_原文_:
————
しかしその後、Gotham(ゴッサム)に変更され、選挙戦の多くの看板やポスターにこのフォントが使用されるようになりました。インターナショナル・ヘラルド・トリビューン紙は、その選択を「現代的な洗練(彼のスーツへの敬意)とアメリカの過去への郷愁と義務感の、暗黙の了解とはいえ、強力な組み合わせ」と賞賛しています。(*2) また、グラフィックデザイナーのブライアン・コリンズ(Brian Collins)は、Gothamがオバマ氏のキャンペーンイメージ全体の「要(linchpin)」であったと述べています。(*2) 

オバマ氏が大統領に就任した後、Gothamは、様々な連邦政府のプロジェクトに採用され、特に2010年合衆国国勢調査のVIにも採用されました。

Gothamとはどんな書体か

Gothamは、アメリカの書体デザイナー、Tobias Frere-JonesがJesse Raganと共にデザインし、2000年からHoefler & Frere-Jones鋳造所からリリースされた書体です。ジオメトリック(幾何学的)に分類されるサンセリフです。サンセリフとは日本で言うところの「ゴシック体」。20世紀半ばの建築サインからインスピレーションを受けて、デザインされています。

Gothamは当初、雑誌『GQ』から依頼されてデザインされました。編集者は、「男性的で、新しく、新鮮」に見える「幾何学的なサンセリフを雑誌に使いたいと考えていました。これをうけて、デザイナーのTobias Frere-Jonesは、カメラを持ってマンハッタンを1ブロックずつ歩いて資料を探し、古い建物に見られる文字、特にポート・オーソリティ・バスターミナルの8番街のファサードにあるサインをこの書体のインスピレーションとしました。Tobias Frere-Jonesは、ニューヨーク育ちで、古いニューヨークのイメージに慣れ親しんでいた個人的な背景もありました。そんなわけで、(名前もですが)、Gothamは、

古き(1930年代から1960年代にかけて)ニューヨークの街並み

を文字化したような書体です。さて思い出していただけるでしょうか。オッペンハイマーといえば……

マンハッタン計画

なんです。Gothamがインスピレーションにもとめたニューヨークもまたマンハッタン計画の時代とかぶります。これ以上ないほどに、この映画にぴったりな書体、それがGothamです。
————
_取り組む課題_:
A. Gothamの書体に関する記事によると、Gothamはもともとどの雑誌の依頼でデザインされましたか。
B. Gothamの書体に関する記事のうち、「Gothamとはどんな書体か」から「体、それがGothamです。」までを、最後の語句も含めて一字一句そのまま書き写してください。
この後に続く行は、どの作業にも使いません。

_データ内容_:
————
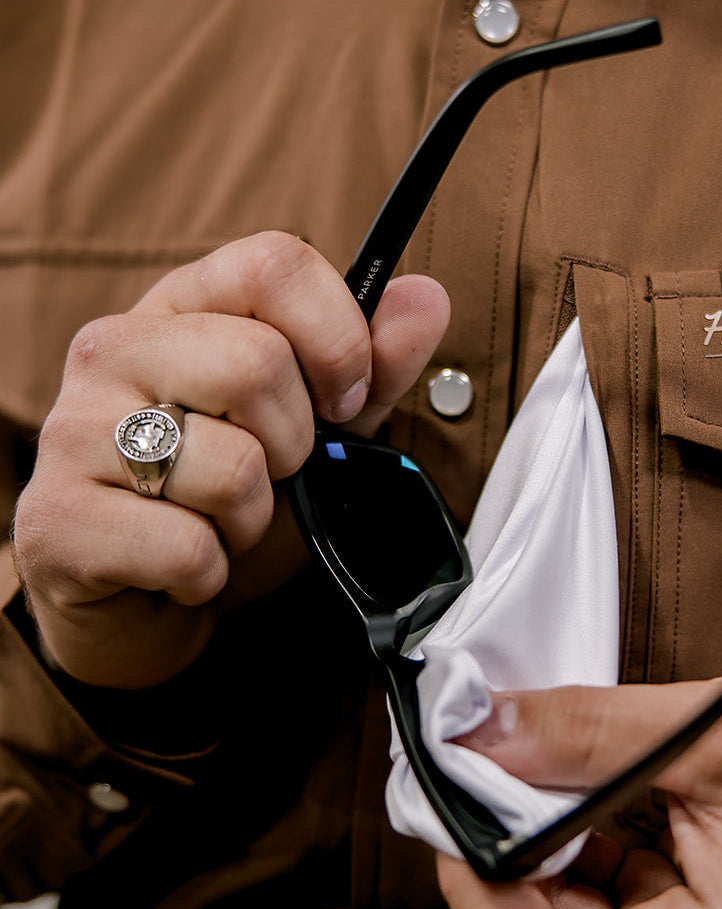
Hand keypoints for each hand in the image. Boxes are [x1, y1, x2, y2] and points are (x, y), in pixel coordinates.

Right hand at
————
_回答一覧_:
A. 雑誌『GQ』の依頼でデザインされました。

B.
Gothamとはどんな書体か

Gothamは、アメリカの書体デザイナー、Tobias Frere-JonesがJesse Raganと共にデザインし、2000年からHoefler & Frere-Jones鋳造所からリリースされた書体です。ジオメトリック(幾何学的)に分類されるサンセリフです。サンセリフとは日本で言うところの「ゴシック体」。20世紀半ばの建築サインからインスピレーションを受けて、デザインされています。

Gothamは当初、雑誌『GQ』から依頼されてデザインされました。編集者は、「男性的で、新しく、新鮮」に見える「幾何学的なサンセリフを雑誌に使いたいと考えていました。これをうけて、デザイナーのTobias Frere-Jonesは、カメラを持ってマンハッタンを1ブロックずつ歩いて資料を探し、古い建物に見られる文字、特にポート・オーソリティ・バスターミナルの8番街のファサードにあるサインをこの書体のインスピレーションとしました。Tobias Frere-Jonesは、ニューヨーク育ちで、古いニューヨークのイメージに慣れ親しんでいた個人的な背景もありました。そんなわけで、(名前もですが)、Gothamは、

古き(1930年代から1960年代にかけて)ニューヨークの街並み

を文字化したような書体です。さて思い出していただけるでしょうか。オッペンハイマーといえば……

マンハッタン計画

なんです。Gothamがインスピレーションにもとめたニューヨークもまたマンハッタン計画の時代とかぶります。これ以上ないほどに、この映画にぴったりな書体、それがGothamです。